If you’re having a hard time deciding whether to stop gambling, you may be suffering from an addiction to it. This article will explore the signs of an addiction and treatment options, as well as the health consequences of excessive gambling. The first step toward recovery is strengthening your support system. Try reaching out to family and friends, enrolling in classes to improve your skills, volunteering for a good cause, and joining a peer support group. For help, consider joining Gamblers Anonymous, a 12-step recovery program modeled on Alcoholics Anonymous. It requires the assistance of a sponsor, a former gambler who can provide guidance and support.
There is considerable variation in the prevalence of adolescent problem gambling in European countries. While there are some similar findings, the etiology of problem gambling varies considerably. In general, research focuses on psychosocial correlates such as maleness, peer deviance, parental gambling and academic failure. Genetic influences are also implicated in the development of problem gambling in young people. Although the research is still preliminary, several factors are common to problem gamblers.
Research suggests that problem gambling can be categorized according to its severity. A gambler with a gambling disorder is considered to be suffering from anxiety or depression, which contribute to their impulsive behavior. This problem is more likely to occur in young people, who are prone to developing peer groups. In addition, adolescents with problem gambling tend to be less involved in school and are more likely to engage in higher risk activities. Hence, it is difficult to determine whether depression or anxiety are the primary cause of problem gambling.
Signs of a problem
If you have an excessive gambling habit, you might be in danger of developing an addiction. Gambling addiction is a hidden illness, which is why it’s hard to recognize its symptoms. Unlike other substance use disorders, gambling does not have any outward physical indicators. Instead, symptoms of an addiction can include irritability, depression, and changes in mood. If you’ve noticed any of these symptoms, it may be time to get help.

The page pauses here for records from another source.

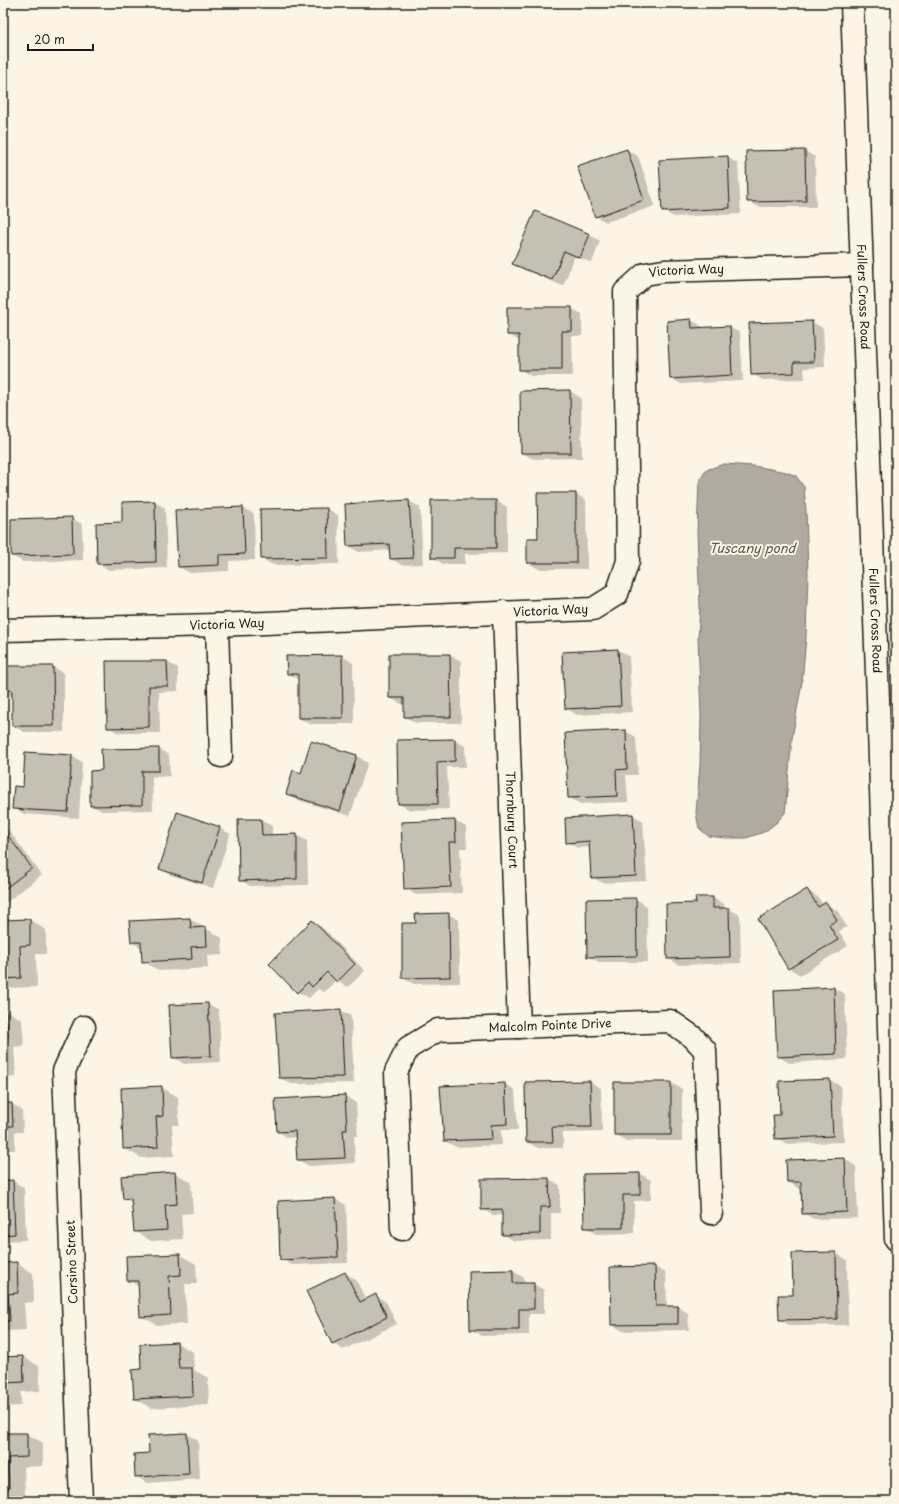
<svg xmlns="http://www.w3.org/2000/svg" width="899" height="1504" font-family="'Playpen Sans',sans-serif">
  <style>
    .water { fill: #b0aba1; stroke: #75726c }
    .shadow { fill: #0003 }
    .building { fill: #c4c0b3; stroke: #1c1c1c }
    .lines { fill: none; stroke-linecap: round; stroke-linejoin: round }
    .minor-casing { stroke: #1c1c1c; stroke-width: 25 }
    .minor { stroke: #fcf5e5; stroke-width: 22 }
    .labels { text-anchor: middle; stroke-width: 4; stroke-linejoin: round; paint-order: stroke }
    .street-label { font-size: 12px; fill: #1c1c1c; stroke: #fcf5e5 }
    .water-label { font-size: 13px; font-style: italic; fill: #575551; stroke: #fcf5e5 }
  </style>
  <rect width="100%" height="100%" fill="#fcf5e5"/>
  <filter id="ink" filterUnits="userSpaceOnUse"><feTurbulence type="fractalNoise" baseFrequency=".025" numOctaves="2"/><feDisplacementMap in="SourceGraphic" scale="8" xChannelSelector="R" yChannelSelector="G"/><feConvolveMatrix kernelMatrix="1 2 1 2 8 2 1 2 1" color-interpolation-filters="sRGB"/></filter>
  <g filter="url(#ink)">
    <path class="water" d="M 724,464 L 754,466 L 786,472 L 796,476 L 804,487 L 806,510 L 808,573 L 806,637 L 802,682 L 792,738 L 785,813 L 776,823 L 764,832 L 746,838 L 725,838 L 708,836 L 699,828 L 696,813 L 700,765 L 701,715 L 698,638 L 700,606 L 697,532 L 699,482 L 706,470 Z"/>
    <path class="shadow" d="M 627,150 L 638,156 L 655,206 L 606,222 L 595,216 Z
      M 805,151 L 815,157 L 816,207 L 759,207 L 748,201 Z
      M 727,157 L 738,164 L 741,214 L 674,217 L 663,211 Z
      M 535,212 L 590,235 L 600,241 L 592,263 L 575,256 L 563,286 L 524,270 L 514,263 Z
      M 571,308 L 582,314 L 582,336 L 572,336 L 573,376 L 531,376 L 520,370 L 520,341 L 508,335 Z
      M 691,320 L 702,326 L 702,329 L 729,327 L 740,333 L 743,381 L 681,384 L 671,378 Z
      M 812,322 L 823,328 L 825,367 L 804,368 L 805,379 L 763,380 L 752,374 Z
      M 570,391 L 581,398 L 582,458 L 533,459 L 522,453 Z
      M 575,494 L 586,500 L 587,569 L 539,569 L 528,563 L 539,539 Z
      M 409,501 L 420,507 L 423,564 L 402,565 L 391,559 L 391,550 L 359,552 L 348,546 Z
      M 432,501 L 496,501 L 507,507 L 507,553 L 465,554 L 465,564 L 443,564 L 432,557 Z
      M 155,502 L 165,508 L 167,568 L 109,570 L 98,564 L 123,523 Z
      M 243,508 L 254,514 L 255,560 L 229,561 L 229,571 L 190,573 L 179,567 Z
      M 327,509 L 338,515 L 339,564 L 273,565 L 262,559 Z
      M 71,518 L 82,524 L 83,560 L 23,562 L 12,556 Z
      M 618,650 L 629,656 L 632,712 L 577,715 L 566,708 L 563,653 Z
      M 450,655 L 461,661 L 461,723 L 416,723 L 405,717 L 405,704 L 401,704 L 390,698 Z
      M 342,656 L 353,663 L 354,724 L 310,724 L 299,718 L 299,680 L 288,673 L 287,657 Z
      M 107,662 L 167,662 L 178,668 L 178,691 L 159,692 L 160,733 L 119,733 L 108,727 Z
      M 3,667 L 53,667 L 64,673 L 64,732 L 24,732 L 13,726 L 13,696 L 9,696 L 3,693 Z
      M 625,731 L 636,737 L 638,775 L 626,775 L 628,802 L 580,804 L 569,798 Z
      M 454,740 L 465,746 L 466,767 L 447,767 L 449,809 L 410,810 L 399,804 Z
      M 312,742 L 357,756 L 368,763 L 350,816 L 298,800 L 287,793 L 302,774 Z
      M 159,749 L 169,755 L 170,776 L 152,777 L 153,810 L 102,811 L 91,805 L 103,771 Z
      M 72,756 L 82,762 L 79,818 L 24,814 L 13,808 Z
      M 633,815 L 643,821 L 647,881 L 603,883 L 592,877 L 591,847 L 578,848 L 567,842 Z
      M 239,820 L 261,820 L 272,826 L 272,836 L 296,835 L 307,841 L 308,885 L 250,886 L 240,880 Z
      M 455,821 L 466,827 L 467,848 L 460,848 L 462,893 L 416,895 L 405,888 Z
      M 3,825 L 6,827 L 42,875 L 4,904 L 3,903 Z
      M 220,828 L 230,834 L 213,888 L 171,875 L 160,868 Z
      M 807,890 L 818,897 L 823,905 L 826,904 L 837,910 L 847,927 L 839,931 L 848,946 L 800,975 L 789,968 Z
      M 713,898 L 724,904 L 724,909 L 729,909 L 740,915 L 741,963 L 679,965 L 668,958 L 697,904 Z
      M 636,899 L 647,906 L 648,962 L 599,962 L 588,956 L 587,900 Z
      M 448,914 L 459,920 L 460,983 L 414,984 L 403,978 L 417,924 Z
      M 190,919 L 222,938 L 223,955 L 207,956 L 208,968 L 159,971 L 143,961 L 142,948 L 131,942 L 130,922 Z
      M 30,920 L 46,930 L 46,954 L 36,954 L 37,987 L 6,988 L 3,986 L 3,921 Z
      M 312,922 L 323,928 L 365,971 L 348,987 L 336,980 L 324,992 L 318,989 L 309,998 L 298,992 Z
      M 834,988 L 845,994 L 847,1059 L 789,1063 L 778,1056 L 775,991 Z
      M 208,1004 L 219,1010 L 221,1062 L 184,1064 L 173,1057 Z
      M 3,1010 L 6,1010 L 22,1020 L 24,1046 L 14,1047 L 16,1077 L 3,1078 Z
      M 340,1010 L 351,1016 L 354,1083 L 291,1084 L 280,1078 Z
      M 830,1080 L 841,1086 L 844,1142 L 786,1144 L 776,1138 L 781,1116 L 780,1082 Z
      M 590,1082 L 601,1088 L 602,1132 L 563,1133 L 563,1148 L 538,1148 L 527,1142 L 526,1083 Z
      M 615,1083 L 671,1083 L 682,1089 L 682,1141 L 626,1141 L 615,1134 Z
      M 505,1084 L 515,1090 L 518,1130 L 501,1130 L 502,1145 L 456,1147 L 445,1141 Z
      M 161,1087 L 178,1097 L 179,1125 L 172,1125 L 174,1156 L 141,1158 L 124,1148 Z
      M 345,1096 L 356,1102 L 358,1136 L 354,1136 L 355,1163 L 309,1166 L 298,1160 L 297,1137 L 288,1138 L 278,1131 Z
      M 3,1104 L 12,1104 L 22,1110 L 23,1132 L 15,1132 L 15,1150 L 3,1150 Z
      M 845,1159 L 856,1166 L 858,1218 L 814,1219 L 803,1213 L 803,1188 L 798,1188 L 788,1182 L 787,1161 Z
      M 175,1173 L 191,1182 L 193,1213 L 181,1214 L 183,1239 L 151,1241 L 135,1231 L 133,1203 L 124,1198 Z
      M 640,1174 L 651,1180 L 651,1200 L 634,1201 L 634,1233 L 596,1234 L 585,1227 Z
      M 549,1179 L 560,1185 L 560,1213 L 551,1213 L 551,1240 L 514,1241 L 503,1234 L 503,1215 L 493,1215 L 482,1209 L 482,1180 Z
      M 13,1181 L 24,1188 L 26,1240 L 3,1241 L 3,1182 Z
      M 335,1199 L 346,1205 L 348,1263 L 292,1265 L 281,1259 Z
      M 836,1253 L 847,1260 L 848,1325 L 791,1326 L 780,1320 L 794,1296 Z
      M 180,1255 L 196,1264 L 197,1284 L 185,1284 L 187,1324 L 157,1325 L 141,1316 L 139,1287 L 128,1280 L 127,1257 Z
      M 16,1263 L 33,1273 L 34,1302 L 24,1303 L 26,1330 L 3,1331 L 3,1264 Z
      M 655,1267 L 666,1273 L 667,1307 L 678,1307 L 688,1313 L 689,1330 L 623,1331 L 612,1325 L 611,1268 Z
      M 513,1271 L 524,1278 L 524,1284 L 533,1284 L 544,1290 L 544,1314 L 529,1314 L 529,1335 L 482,1336 L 471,1329 Z
      M 345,1273 L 356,1280 L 366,1300 L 376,1295 L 386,1302 L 397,1324 L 343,1350 L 333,1343 Z
      M 177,1343 L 193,1352 L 194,1370 L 208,1378 L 209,1405 L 151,1408 L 135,1399 L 142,1370 L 141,1345 Z
      M 23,1357 L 39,1366 L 40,1391 L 21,1392 L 21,1406 L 3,1407 L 3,1358 Z
      M 3,1434 L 27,1434 L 43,1443 L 43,1466 L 24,1467 L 25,1498 L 3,1498 Z
      M 187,1434 L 198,1440 L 200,1479 L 147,1483 L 136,1476 L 150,1454 Z"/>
    <path class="building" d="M 627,149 L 644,200 L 595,217 L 577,166 Z
      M 805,150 L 806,201 L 747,202 L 746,151 Z
      M 728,156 L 730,208 L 662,212 L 659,160 Z
      M 535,211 L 590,234 L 580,258 L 564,251 L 552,280 L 512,264 Z
      M 507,307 L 572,307 L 572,331 L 562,331 L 562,370 L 519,370 L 519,335 L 507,335 Z
      M 691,319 L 692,328 L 730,326 L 732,375 L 670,379 L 667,321 Z
      M 812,321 L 814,362 L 794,362 L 794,373 L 751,375 L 749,323 Z
      M 570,390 L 571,453 L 521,453 L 520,391 Z
      M 537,493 L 576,493 L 576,563 L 527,563 L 527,538 L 538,538 Z
      M 409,500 L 413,558 L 390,559 L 389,544 L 347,546 L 345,504 Z
      M 431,500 L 496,500 L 496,548 L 454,548 L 454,558 L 431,558 Z
      M 155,501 L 156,562 L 97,564 L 96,523 L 122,522 L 122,502 Z
      M 243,507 L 245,554 L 219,555 L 219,565 L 178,567 L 175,510 Z
      M 327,508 L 328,558 L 261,559 L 260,509 Z
      M 72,517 L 73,554 L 11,556 L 11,519 Z
      M 618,649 L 621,706 L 565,709 L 562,652 Z
      M 389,654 L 450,654 L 451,717 L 404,717 L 404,698 L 389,698 Z
      M 342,655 L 343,718 L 298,718 L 298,674 L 287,674 L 286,656 Z
      M 106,661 L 167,661 L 168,686 L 149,686 L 149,727 L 107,728 Z
      M 3,666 L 53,666 L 54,726 L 12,726 L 12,690 L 3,690 Z
      M 626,730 L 627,769 L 616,770 L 617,796 L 568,798 L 565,733 Z
      M 455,739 L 455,761 L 437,762 L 438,804 L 398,804 L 397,740 Z
      M 311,741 L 357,755 L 340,811 L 286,794 L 293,770 L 301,773 Z
      M 159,748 L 159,771 L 142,771 L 142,805 L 90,806 L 90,771 L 102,770 L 101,749 Z
      M 25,752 L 72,755 L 68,812 L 12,809 L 14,786 L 23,787 Z
      M 177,812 L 220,827 L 202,883 L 159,869 Z
      M 633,814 L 636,876 L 591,878 L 589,841 L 566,843 L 565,818 Z
      M 238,819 L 261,819 L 262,835 L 297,834 L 297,879 L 239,881 Z
      M 455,820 L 456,842 L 449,842 L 451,887 L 404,889 L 401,822 Z
      M 3,829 L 32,868 L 3,890 Z
      M 807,889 L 818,907 L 826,902 L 837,920 L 829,925 L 838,940 L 788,969 L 758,919 Z
      M 695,897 L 713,897 L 713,908 L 729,908 L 730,957 L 667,959 L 666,904 L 696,903 Z
      M 636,898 L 637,956 L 587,957 L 586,899 Z
      M 449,913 L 450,977 L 402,978 L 402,923 L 416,923 L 415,914 Z
      M 190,918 L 191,928 L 206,927 L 207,946 L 191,947 L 192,959 L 142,962 L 141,942 L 131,942 L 129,921 Z
      M 30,919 L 30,945 L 20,946 L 21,978 L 3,979 L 3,920 Z
      M 312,920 L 355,964 L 337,982 L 327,972 L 312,987 L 308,982 L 297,993 L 269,964 Z
      M 834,987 L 836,1054 L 777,1057 L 774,990 Z
      M 208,1003 L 211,1056 L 172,1058 L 169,1005 Z
      M 3,1009 L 6,1009 L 8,1037 L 3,1038 Z
      M 341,1009 L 344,1077 L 279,1078 L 275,1013 Z
      M 830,1079 L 833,1136 L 775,1139 L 773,1115 L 780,1115 L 779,1081 Z
      M 590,1081 L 592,1127 L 552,1127 L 553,1142 L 526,1142 L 525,1082 Z
      M 614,1082 L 671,1082 L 671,1135 L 614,1135 Z
      M 505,1083 L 507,1124 L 491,1125 L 492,1139 L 444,1141 L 440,1086 Z
      M 162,1086 L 163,1116 L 156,1117 L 158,1147 L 123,1149 L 121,1088 Z
      M 345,1095 L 347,1130 L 343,1130 L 345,1158 L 297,1160 L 295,1131 L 277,1132 L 275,1099 Z
      M 3,1103 L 12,1103 L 13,1126 L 4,1126 L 5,1144 L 3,1144 Z
      M 845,1158 L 847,1212 L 802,1214 L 801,1182 L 787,1182 L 786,1160 Z
      M 175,1172 L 177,1204 L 165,1205 L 167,1230 L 134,1232 L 131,1198 L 123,1199 L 121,1176 Z
      M 640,1173 L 640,1195 L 623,1195 L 623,1228 L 584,1228 L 583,1174 Z
      M 549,1178 L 550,1207 L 540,1207 L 540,1234 L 502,1235 L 502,1209 L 481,1210 L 481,1179 Z
      M 13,1180 L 15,1234 L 3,1235 L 3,1181 Z
      M 335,1198 L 338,1257 L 280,1260 L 278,1201 Z
      M 836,1252 L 837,1319 L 779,1320 L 778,1295 L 793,1295 L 792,1253 Z
      M 180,1254 L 181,1275 L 169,1276 L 171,1315 L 140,1317 L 138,1281 L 127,1281 L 126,1256 Z
      M 17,1262 L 18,1293 L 8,1294 L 10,1321 L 3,1321 L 3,1263 Z
      M 655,1266 L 656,1306 L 678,1306 L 678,1324 L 611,1325 L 610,1267 Z
      M 513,1270 L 513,1283 L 534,1283 L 534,1309 L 519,1309 L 519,1330 L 470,1330 L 469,1271 Z
      M 345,1272 L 360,1302 L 376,1294 L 387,1317 L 332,1344 L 306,1291 Z
      M 177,1342 L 179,1368 L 192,1368 L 193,1396 L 134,1399 L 132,1370 L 141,1369 L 140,1344 Z
      M 23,1356 L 24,1382 L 5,1383 L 5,1397 L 3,1398 L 3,1357 Z
      M 3,1433 L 27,1433 L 27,1457 L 8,1458 L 9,1489 L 3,1489 Z
      M 187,1433 L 189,1474 L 135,1477 L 134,1454 L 149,1453 L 148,1435 Z"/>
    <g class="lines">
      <defs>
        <g id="minor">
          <path id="s1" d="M 852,3 L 878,699 L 896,1239"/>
          <path id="s2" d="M 504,612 L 519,1027"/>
          <path d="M 217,625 L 221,756"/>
          <path id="s3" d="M 3,630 L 217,625 L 593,609 L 617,594 L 628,561 L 625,292 L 645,274 L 663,271 L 862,265"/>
          <path id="s4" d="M 402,1229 L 396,1072 L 408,1048 L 438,1030 L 670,1021 L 693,1037 L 705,1050 L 711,1213"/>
          <path d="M 81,1501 L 64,1071 L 84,1027"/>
        </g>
      </defs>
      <use href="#minor" class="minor-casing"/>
      <use href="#minor" class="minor"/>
    </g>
  </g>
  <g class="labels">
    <g class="street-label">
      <text dy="4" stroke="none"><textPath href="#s3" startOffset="991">Victoria Way</textPath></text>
      <text dy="4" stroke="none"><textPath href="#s1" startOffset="294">Fullers Cross Road</textPath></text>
      <text dy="4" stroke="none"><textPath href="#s3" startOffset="548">Victoria Way</textPath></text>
      <text dy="4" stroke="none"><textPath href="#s1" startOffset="618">Fullers Cross Road</textPath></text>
      <text dy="4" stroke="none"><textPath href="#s3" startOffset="224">Victoria Way</textPath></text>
      <text dy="4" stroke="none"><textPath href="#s2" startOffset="208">Thornbury Court</textPath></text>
      <text dy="4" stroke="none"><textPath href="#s4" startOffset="331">Malcolm Pointe Drive</textPath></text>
      <text transform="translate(72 1262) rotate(-92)" y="4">Corsino Street</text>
    </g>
    <g class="water-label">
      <text x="752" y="553">Tuscany pond</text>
    </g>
  </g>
  <rect width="899" height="1504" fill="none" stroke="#fcf5e5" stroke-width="16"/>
  <rect x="8" y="8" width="883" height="1488" fill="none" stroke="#1c1c1c" stroke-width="1.5" filter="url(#ink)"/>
  <path d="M28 44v6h65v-6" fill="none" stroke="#1c1c1c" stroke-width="2"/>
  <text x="34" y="44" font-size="12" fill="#1c1c1c" stroke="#fcf5e5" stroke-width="3" paint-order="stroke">20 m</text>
</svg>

Mood swings, excessive gambling, and a “double life” – a second life that allows a gambler to hide the problem from family and friends. These symptoms are often misinterpreted as normal upsets, but are common warning signs of a gambling addiction. Gamblers may also experience acne and dark circles under their eyes. These are just a few of the symptoms of gambling addiction. A gambling addiction can also cause a person to have an irregular sleep schedule.
Treatment options for gambling problems vary, depending on the severity of the problem. While a person might resist the idea of receiving therapy, these types of sessions can be beneficial in restoring control and healing relationships and finances damaged by gambling. Behavioral approaches may be beneficial, and these therapies focus on learning coping strategies and developing healthy beliefs about gambling. A person might also benefit from a family therapy program. Treatment options for gambling can help individuals find a balance between these two types of therapy.
Professional help for gambling addiction can include inpatient or outpatient rehabilitation programs. Individuals may benefit from CBT, which involves challenging harmful gambling thoughts and behaviors. Alternatively, a person may find solace in a 12-step support group, similar to AA or NA. There are also many other options for help. Inpatient rehab programs can also help individuals overcome the emotional and psychological triggers that can lead to gambling problems. Regardless of the treatment option that is right for a person, a family-oriented approach is important to their recovery.
The health consequences of gambling are difficult to measure because of the lack of causal relationships. Often, problems with gambling stem from disorders or life circumstances, so the cost of gambling to society is not always immediately apparent. Therefore, most studies discount costs by applying an adjustment factor to account for causality. A recent study by the Australian Productivity Commission adopted this adjustment factor and assumed that 80% of people with gambling problems would still face consequences without engaging in such behavior.
The extent and persistence of gambling harms are outlined in the Global Burden of Disease. This methodology allows the calculation of health utility for people worldwide. The burden of health derived from gambling harms is comparable to the costs of alcohol and major depressive disorders. The greatest proportion of lost health is amongst those who are low-risk gamblers. The impact on family members and friends is also not captured in these studies. Hence, a mandatory levy for the treatment and prevention of gambling harms may be a practical option.